15 February 2023

When you are in a loving relationship, it may be impossible to conceive of a world in which you and your partner are not together. There may, however, come a time when the bond between you breaks down. Most people know about the importance of making a Will and of keeping it updated but what other issues do you need to consider?


Many couples own their property together. It may well have a joint mortgage.

Perhaps they have contributed different amounts to the deposit for the property or made unequal contributions to the mortgage.

Uncertainty can be avoided if a document is prepared at the time of purchase to record what the ownership shares are, but that step is not always taken.

Untangling the question of ownership of the property and sorting out who owns the equity, i.e. the free part of the property which is not taken up by the mortgage, needs to be done.

Life Assurance

You may have life assurance, particularly if you are paying a mortgage or if you have small children.

When the mortgage company pays out on the death of the insured, the money does not generally go into that person’s deceased estate and it is not normally governed by their Will.

Instead, the insured person will have signed a document telling the life assurance company to whom they should pay the money.

Do you need to update that document?
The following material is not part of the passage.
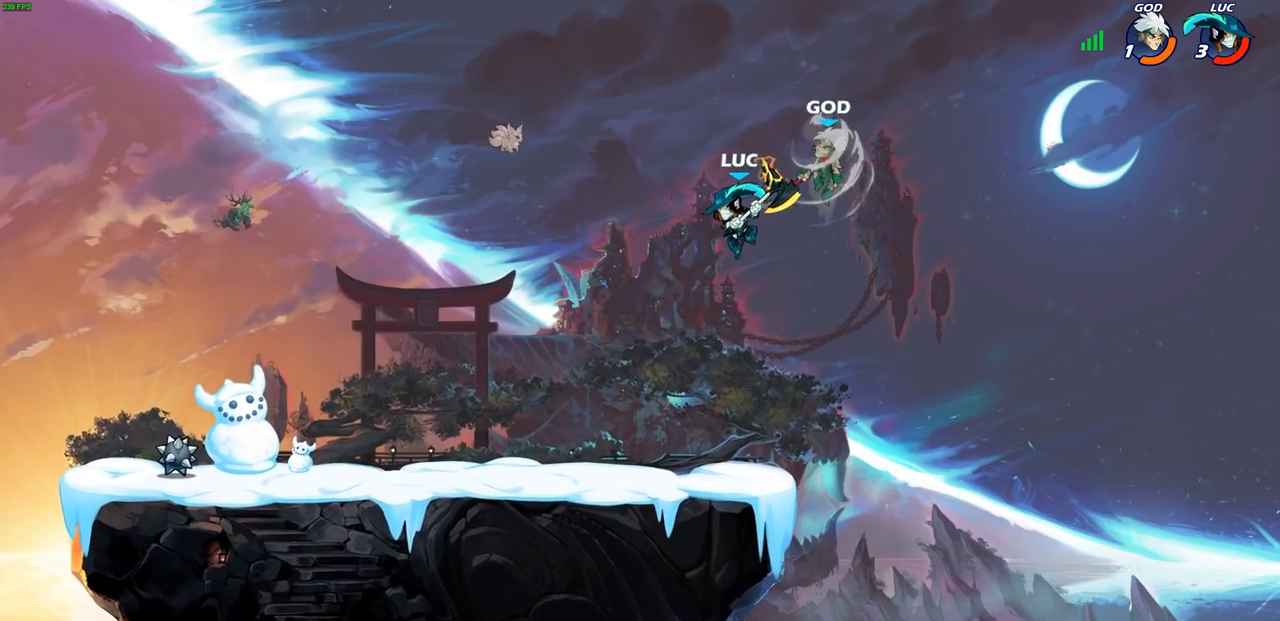
{"buttons": [], "left_stick": "center", "right_stick": "center", "events": [[267, "CROSS", "down"], [267, "left_stick", "up"], [317, "SQUARE", "down"], [350, "CROSS", "up"], [350, "left_stick", "right"], [400, "SQUARE", "up"], [433, "left_stick", "center"]]}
You will not want to create a situation in which, if you die, the money goes to a partner you had 20 years ago.

Your Pension

There are basically two types of pension: a defined benefit scheme whereby your employer agrees to pay to you a pension of a certain size; and a money purchase scheme where you create a nest-egg which you use, as you run up to retirement, to organise your own pension.

With the former type of scheme, where your employer agrees to make regular payments to you during your lifetime, there is no sum of money which needs to be paid out if you die.

With the second type of scheme, however, there may well be a nest-egg which needs to be paid out to someone.

As with life assurance, that pot of money will not generally go into your deceased estate or be governed by your Will. Instead, you will have signed a document, held by the pension company, nominating who is to receive that money. The pension company generally have discretion as to whom to pay but will take this nomination into account.

You will need to update that document since you will not want the pension company to pay the fund to someone you may have fallen out of love with years before your death. This also ensures that the pension company do not detect a conflict between whom you have nominated and whom they think they should pay. That document must be updated as your family situation develops and changes.